The Korean Customs Service.

One of the most important and most prominent departments of the Korean government is and for many years has been, the Maritime Customs. It has been the battle ground of more than one international quarrel, the sweetest nut to crack in all the basket. The interest which it inspires is doubtless based upon the fact that it represents ready money, spot cash; and that is the most attractive form which the god of wealth ever assumes.

[page 368] There have been three important crises in the history of the Korean Customs, one when it was taken over by the paternal hand of China to be used as a lever for the hoisting into power her claim to suzerainty which had been somewhat impaired; second when the Russians played their little game soon after the Japan-China war; and third the crisis which now faces it in the form of a change from practically British control to Japanese.

The retirement of J. McLeavy Brown, C.M.G., from the control of the Korean Customs is an event of high importance to this people and its consequences will be far-reaching. There could be no more fitting time and no more fitting place in which to review this gentleman’s career in Korea than now and in the pages of this Review. We propose therefore to give a rapid sketch of the most important points in this career and to ask the question whether and how far this change will be of benefit to all parties concerned.

Dr. Brown came to China in 1881, so he was already an old resident of the Far East and well acquainted with its problems when in 1893 he was appointed to fill the position of Chief Commissioner of the Korean Customs. This place had been filled by Von Mollendorff, Merrill, Schoenicke and Morgan, and when Dr. Brown took over the office he found it thoroughly established and working with that ease and success which would naturally be guaranteed by the character of the men who had preceded him.
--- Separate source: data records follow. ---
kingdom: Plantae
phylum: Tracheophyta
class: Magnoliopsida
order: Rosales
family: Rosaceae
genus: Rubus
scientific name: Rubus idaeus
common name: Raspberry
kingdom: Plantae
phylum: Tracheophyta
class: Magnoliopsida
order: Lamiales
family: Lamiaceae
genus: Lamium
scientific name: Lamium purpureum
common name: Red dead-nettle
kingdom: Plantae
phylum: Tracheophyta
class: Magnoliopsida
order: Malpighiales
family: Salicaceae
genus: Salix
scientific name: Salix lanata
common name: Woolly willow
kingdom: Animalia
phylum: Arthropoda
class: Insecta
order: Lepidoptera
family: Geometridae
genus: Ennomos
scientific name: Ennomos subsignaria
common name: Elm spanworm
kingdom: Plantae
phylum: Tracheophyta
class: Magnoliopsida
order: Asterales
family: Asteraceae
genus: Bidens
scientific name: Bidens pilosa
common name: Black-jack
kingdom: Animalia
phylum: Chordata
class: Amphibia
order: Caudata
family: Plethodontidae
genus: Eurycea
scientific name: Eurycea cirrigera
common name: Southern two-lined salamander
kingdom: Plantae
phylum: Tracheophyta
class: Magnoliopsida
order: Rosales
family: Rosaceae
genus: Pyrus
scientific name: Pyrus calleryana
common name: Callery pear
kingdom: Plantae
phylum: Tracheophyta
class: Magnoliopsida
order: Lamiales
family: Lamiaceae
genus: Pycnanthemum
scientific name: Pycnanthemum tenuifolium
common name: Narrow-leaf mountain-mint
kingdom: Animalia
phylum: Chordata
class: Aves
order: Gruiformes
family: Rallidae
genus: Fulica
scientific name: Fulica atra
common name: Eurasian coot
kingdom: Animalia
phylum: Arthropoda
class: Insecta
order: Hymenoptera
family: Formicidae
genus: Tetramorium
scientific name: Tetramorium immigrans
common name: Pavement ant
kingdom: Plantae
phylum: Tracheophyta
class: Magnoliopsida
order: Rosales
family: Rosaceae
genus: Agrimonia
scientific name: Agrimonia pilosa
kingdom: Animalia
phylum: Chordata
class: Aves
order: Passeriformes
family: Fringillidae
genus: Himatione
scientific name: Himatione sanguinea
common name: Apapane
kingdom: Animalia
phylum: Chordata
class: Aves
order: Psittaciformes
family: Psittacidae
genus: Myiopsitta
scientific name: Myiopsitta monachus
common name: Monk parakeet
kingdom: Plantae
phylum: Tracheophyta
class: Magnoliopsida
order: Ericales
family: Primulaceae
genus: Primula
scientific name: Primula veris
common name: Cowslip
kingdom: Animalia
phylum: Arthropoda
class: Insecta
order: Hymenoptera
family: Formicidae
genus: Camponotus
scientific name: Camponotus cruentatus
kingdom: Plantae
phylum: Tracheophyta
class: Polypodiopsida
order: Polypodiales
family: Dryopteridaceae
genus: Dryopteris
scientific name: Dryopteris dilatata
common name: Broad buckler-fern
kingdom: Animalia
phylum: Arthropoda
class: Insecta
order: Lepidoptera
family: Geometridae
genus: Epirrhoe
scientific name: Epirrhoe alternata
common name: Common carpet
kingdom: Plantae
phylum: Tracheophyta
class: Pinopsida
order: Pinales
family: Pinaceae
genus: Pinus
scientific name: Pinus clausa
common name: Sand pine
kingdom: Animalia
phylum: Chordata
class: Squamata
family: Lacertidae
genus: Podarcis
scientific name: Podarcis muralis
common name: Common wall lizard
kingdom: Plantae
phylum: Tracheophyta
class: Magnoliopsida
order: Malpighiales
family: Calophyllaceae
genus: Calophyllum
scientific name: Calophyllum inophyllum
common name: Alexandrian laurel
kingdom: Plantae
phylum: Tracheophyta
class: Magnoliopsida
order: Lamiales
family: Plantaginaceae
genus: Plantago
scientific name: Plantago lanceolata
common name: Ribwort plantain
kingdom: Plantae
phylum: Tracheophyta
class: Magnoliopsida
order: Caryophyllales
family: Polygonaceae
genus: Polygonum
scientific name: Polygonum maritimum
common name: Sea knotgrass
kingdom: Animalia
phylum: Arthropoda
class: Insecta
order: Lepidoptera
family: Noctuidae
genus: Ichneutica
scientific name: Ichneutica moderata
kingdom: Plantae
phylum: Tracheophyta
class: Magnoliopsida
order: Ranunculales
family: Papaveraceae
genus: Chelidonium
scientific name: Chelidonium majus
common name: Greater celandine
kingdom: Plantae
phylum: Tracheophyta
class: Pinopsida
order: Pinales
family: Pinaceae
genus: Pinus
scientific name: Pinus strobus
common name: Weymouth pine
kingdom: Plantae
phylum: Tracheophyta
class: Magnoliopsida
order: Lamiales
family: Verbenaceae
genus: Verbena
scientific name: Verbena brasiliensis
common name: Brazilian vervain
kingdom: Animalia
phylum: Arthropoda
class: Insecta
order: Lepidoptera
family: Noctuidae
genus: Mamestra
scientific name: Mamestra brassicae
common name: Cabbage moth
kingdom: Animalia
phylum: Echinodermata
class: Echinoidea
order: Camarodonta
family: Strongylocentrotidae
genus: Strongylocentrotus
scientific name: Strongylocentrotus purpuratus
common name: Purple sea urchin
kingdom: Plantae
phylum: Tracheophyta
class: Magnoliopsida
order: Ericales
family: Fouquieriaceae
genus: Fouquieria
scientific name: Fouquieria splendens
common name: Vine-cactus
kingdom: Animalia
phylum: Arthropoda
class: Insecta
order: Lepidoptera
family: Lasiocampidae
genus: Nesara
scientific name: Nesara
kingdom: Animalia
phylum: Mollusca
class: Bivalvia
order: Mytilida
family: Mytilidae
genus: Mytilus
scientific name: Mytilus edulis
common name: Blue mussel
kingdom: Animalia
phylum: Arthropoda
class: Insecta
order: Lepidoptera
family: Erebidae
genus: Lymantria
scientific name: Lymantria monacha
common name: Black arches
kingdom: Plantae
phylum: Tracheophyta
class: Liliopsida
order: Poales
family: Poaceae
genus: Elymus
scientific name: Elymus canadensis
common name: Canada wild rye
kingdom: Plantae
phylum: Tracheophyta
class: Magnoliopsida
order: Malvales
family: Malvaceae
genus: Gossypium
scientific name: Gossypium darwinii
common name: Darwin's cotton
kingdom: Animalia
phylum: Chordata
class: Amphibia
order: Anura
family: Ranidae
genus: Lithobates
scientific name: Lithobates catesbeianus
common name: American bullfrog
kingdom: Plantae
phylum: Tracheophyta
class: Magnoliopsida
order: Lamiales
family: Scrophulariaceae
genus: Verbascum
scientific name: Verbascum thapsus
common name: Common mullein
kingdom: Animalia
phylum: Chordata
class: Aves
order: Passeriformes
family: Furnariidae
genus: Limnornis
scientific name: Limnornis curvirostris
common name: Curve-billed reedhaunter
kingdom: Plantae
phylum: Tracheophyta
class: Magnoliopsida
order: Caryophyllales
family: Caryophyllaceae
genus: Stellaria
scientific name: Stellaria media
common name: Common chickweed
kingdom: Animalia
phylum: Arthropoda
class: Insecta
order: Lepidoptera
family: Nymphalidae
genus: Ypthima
Soon after his arrival the war clouds began to gather and in the following year they broke, but failed to cause the flood which was predicted. It was only a gentle shower and after the bubble of Chinese arrogance had been pricked by a few Japanese bayonets the sun came out again leaving Korea cast off from her old moorings and without doubt somewhat homesick to get back under the maternal wing of China again. But this was not possible. Japan had decided that Korea must be independent in spite of herself. They say that some men are born great, some achieve greatness and some have greatness thrust upon them. So with Korea, she did not [page 369] attain independence but she had it thrust upon her. It would have been agrand thing, if properly used, but after the war it began to appear that there was too great a contrast between the administration of the Customs and of the other fiscal departments of the government. Japan was attempting to get hold of the situation which was quite new to her and she found it hard work. Things were not going smoothly but there was one man who could bring order out of Korea’s financial chaos, and so Dr. Brown was given complete control of the revenue which the Customs brought in. He was authorized to put this money in the bank in his own name and thus make it impossible of withdrawal without his signature. This immediately made him both friends and enemies for he no sooner had things well in hand before he began refusing foolish and extravagant demands for money on the part of various departments of the government, and the officials found to their dismay that the Customs revenues could no longer be their plaything. Only plans that were well worked out and that promised definite results were sanctioned and paid for by the Chief Commissioner. The natural result was that without holding any other position he practically had the casting vote in very many matters of government which required the expenditure of money, and it is safe to say that Korean officials were seldom interested in any matters that did not involve such expenditure. This strict control of the government money was very galling to that class of officials who considered the money their legitimate loot and Dr. Brown was made to feel that while they dared not stultify themselves by openly attacking him these people would rejoice to get the “knife into him.”